PROVIDED ENTRIES Block Start

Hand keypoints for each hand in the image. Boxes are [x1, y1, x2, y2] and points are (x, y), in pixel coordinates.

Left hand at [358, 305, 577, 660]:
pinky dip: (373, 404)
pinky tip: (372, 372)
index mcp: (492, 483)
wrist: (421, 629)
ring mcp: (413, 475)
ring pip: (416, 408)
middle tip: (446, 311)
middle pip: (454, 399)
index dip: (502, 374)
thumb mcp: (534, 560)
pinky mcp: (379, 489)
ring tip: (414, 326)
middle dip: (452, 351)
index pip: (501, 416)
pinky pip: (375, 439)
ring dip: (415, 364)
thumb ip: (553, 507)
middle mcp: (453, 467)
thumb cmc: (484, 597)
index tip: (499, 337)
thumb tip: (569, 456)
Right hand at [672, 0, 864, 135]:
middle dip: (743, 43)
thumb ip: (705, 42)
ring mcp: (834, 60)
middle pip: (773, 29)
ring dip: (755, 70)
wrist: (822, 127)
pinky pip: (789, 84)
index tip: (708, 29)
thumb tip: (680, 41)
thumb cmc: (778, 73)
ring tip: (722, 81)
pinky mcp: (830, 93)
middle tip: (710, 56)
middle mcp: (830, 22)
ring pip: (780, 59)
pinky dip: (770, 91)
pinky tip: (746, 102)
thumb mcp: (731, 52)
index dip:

PROVIDED ENTRIES Block End

WHAT TO DO: What lines in the material include the string "thumb"? Pull each one out.

REPLY TO THE EXERCISE:
thumb mcp: (534, 560)
thumb ip: (553, 507)
thumb cmc: (484, 597)
thumb tip: (569, 456)
thumb ip: (705, 42)
thumb tip: (680, 41)
thumb cmc: (778, 73)
thumb mcp: (731, 52)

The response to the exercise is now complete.